00:32We got to know John, a fantastic guy, and he put us on to a derelict unit across the
00:38road.
00:39At the time, the city was completely different.
00:42The Kelvin Grove Cafe there now, an institution, it wasn't there, it was derelict as well.
00:47This whole strip just had the Ben Nevis on it we're sitting in today.
00:51One of my favourite bars.
00:54What did you see in Finistoun at that time?
00:56Potential?
00:57Potential.
00:58There was loads of potential, bags of potential, but I must say, I was a little bit ignorant.
01:03I had the blinkers on.
01:05As a chef, I was just focused on food, food, food.
01:07I wasn't looking at the wider context of the city.
01:11I didn't even know about the Hydro opening.
01:14That was a funny one because everybody said to us, we opened maybe weeks, maybe a month,
01:19I don't know, I think it was weeks, before the Hydro opened, and people were like, oh,
01:26you got in there just before the Hydro.
01:28I didn't even know.
01:30I love music.
01:31Glasgow, one of the biggest draws for me in Glasgow is the music scene.
01:35Fantastic music scene, and it always has done.

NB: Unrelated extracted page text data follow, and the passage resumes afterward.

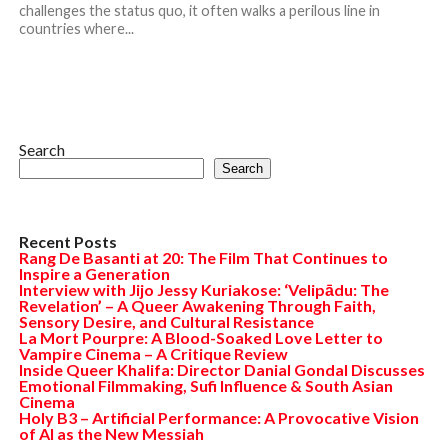
challenges the status quo, it often walks a perilous line in
countries where...
Search
Search
Recent Posts
Rang De Basanti at 20: The Film That Continues to
Inspire a Generation
Interview with Jijo Jessy Kuriakose: ‘Velipādu: The
Revelation’ – A Queer Awakening Through Faith,
Sensory Desire, and Cultural Resistance
La Mort Pourpre: A Blood-Soaked Love Letter to
Vampire Cinema – A Critique Review
Inside Queer Khalifa: Director Danial Gondal Discusses
Emotional Filmmaking, Sufi Influence & South Asian
Cinema
Holy B3 – Artificial Performance: A Provocative Vision
of AI as the New Messiah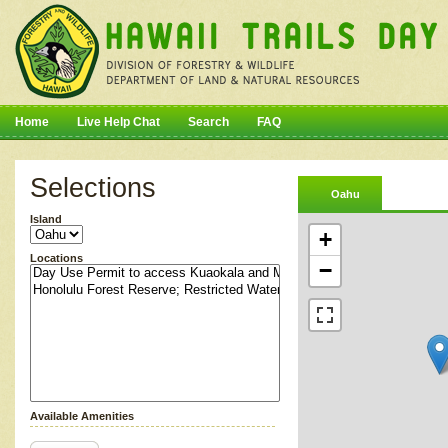
Home
Live Help Chat
Search
FAQ
Selections
Oahu
Island
+
Locations
−
Available Amenities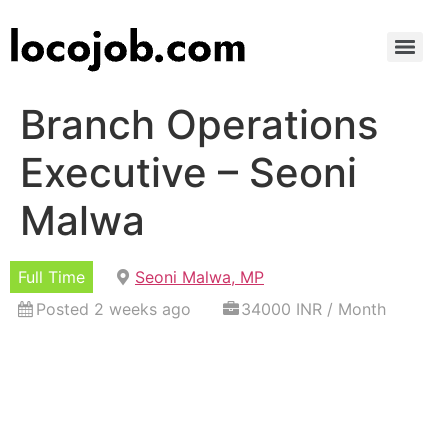
Branch Operations
Executive – Seoni
Malwa
Full Time
Seoni Malwa, MP
Posted 2 weeks ago
34000 INR / Month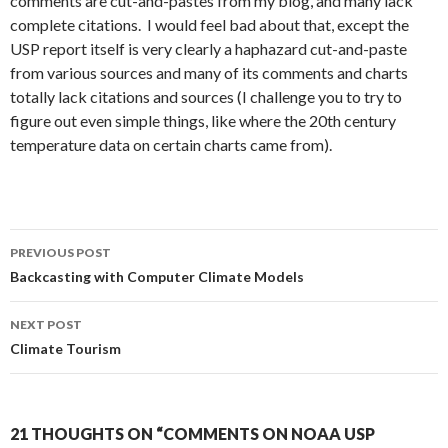
comments are cut-and-pastes from my blog, and many lack
complete citations. I would feel bad about that, except the
USP report itself is very clearly a haphazard cut-and-paste
from various sources and many of its comments and charts
totally lack citations and sources (I challenge you to try to
figure out even simple things, like where the 20th century
temperature data on certain charts came from).
Post
PREVIOUS POST
navigation
Backcasting with Computer Climate Models
NEXT POST
Climate Tourism
21 THOUGHTS ON “COMMENTS ON NOAA USP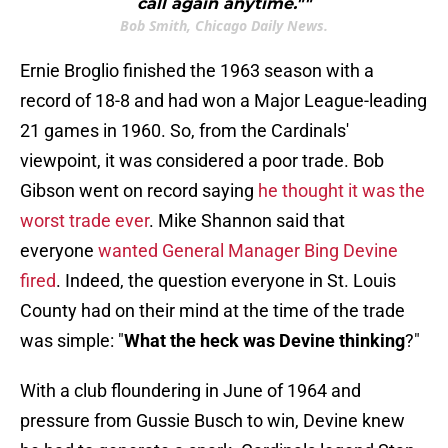
call again anytime.""
Bob Smith, Chicago Daily News.
Ernie Broglio finished the 1963 season with a
record of 18-8 and had won a Major League-leading
21 games in 1960. So, from the Cardinals'
viewpoint, it was considered a poor trade. Bob
Gibson went on record saying
he thought it was the
worst trade ever
. Mike Shannon said that
everyone
wanted General Manager Bing Devine
fired
. Indeed, the question everyone in St. Louis
County had on their mind at the time of the trade
was simple: "
What the heck was Devine thinking
?"
With a club floundering in June of 1964 and
pressure from Gussie Busch to win, Devine knew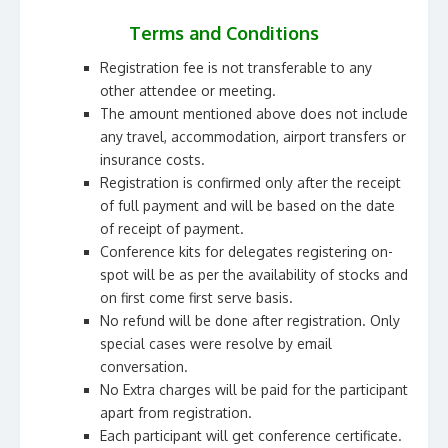
Terms and Conditions
Registration fee is not transferable to any
other attendee or meeting.
The amount mentioned above does not include
any travel, accommodation, airport transfers or
insurance costs.
Registration is confirmed only after the receipt
of full payment and will be based on the date
of receipt of payment.
Conference kits for delegates registering on-
spot will be as per the availability of stocks and
on first come first serve basis.
No refund will be done after registration. Only
special cases were resolve by email
conversation.
No Extra charges will be paid for the participant
apart from registration.
Each participant will get conference certificate.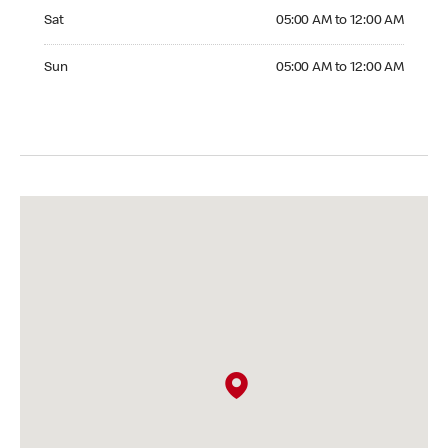
Saturday 05:00 AM to 12:00 AM
Sat
05:00 AM to 12:00 AM
Sunday 05:00 AM to 12:00 AM
Sun
05:00 AM to 12:00 AM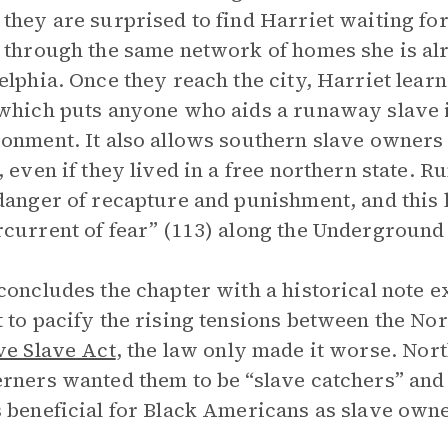
they are surprised to find Harriet waiting for
 through the same network of homes she is alr
elphia. Once they reach the city, Harriet learn
which puts anyone who aids a runaway slave 
onment. It also allows southern slave owners t
, even if they lived in a free northern state.
danger of recapture and punishment, and this 
current of fear” (113) along the Underground
concludes the chapter with a historical note e
 to pacify the rising tensions between the No
ve Slave Act
, the law only made it worse. Nor
rners wanted them to be “slave catchers” and 
 beneficial for Black Americans as slave owne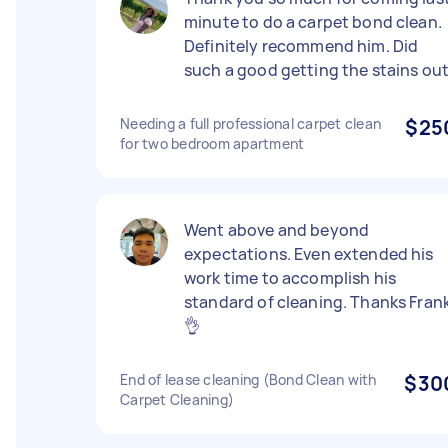
minute to do a carpet bond clean.
Definitely recommend him. Did
such a good getting the stains out
Needing a full professional carpet clean
$25
for two bedroom apartment
Went above and beyond
expectations. Even extended his
work time to accomplish his
standard of cleaning. Thanks Frank
👌
End of lease cleaning (Bond Clean with
$30
Carpet Cleaning)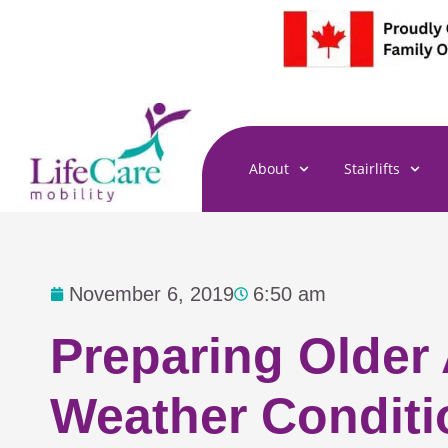
Skip
to
content
About
Stairlifts
November 6, 2019
6:50 am
Preparing Older
Weather Conditi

01:38You go way back, going to the 70s, Glasgow has been a prominent music city.
01:43Being Irish, love the music, love the crack, love the bars.
01:47So we'd go to the Crab Shack, we'd go across the road, we'd come here to Ben Nevis, and
01:52sometimes John from the Crab Shack would join us.
01:55He told us about the landlord that had the buildings next door, and he actually vouched
02:01for us, because we didn't have any pedigree of running restaurants.
02:07We weren't restaurateurs, we were chefs.
02:10John put his neck on the line and said, these are good guys, and I always respect him for that.
02:16What about the changes that you've seen since you've opened to Gannet, and what Finiston's become?
02:22Tell me about Finiston right now, I suppose.
02:25Well, Finiston now, it's polar opposite of what it was back then.
02:31You're talking, it took us two years to open to Gannet, you're talking 12, 13 years ago.
02:36There was a handful of places, but there was nothing like it is now, there was no trendy
02:41cocktail bars, there was no trendy bars.
02:43It was a good bar that sold amazing Guinness and sold amazing whiskey, which would draw
02:49for me.
02:50The triangle of the Islander pubs, which I also loved, because you get the live music
02:55and you get the crack in there.
02:58But yeah, the whole fancy restaurant scene, it wasn't here then.
03:03The Crab Shack, it was this kind of jewel in the crown of Finiston at the time.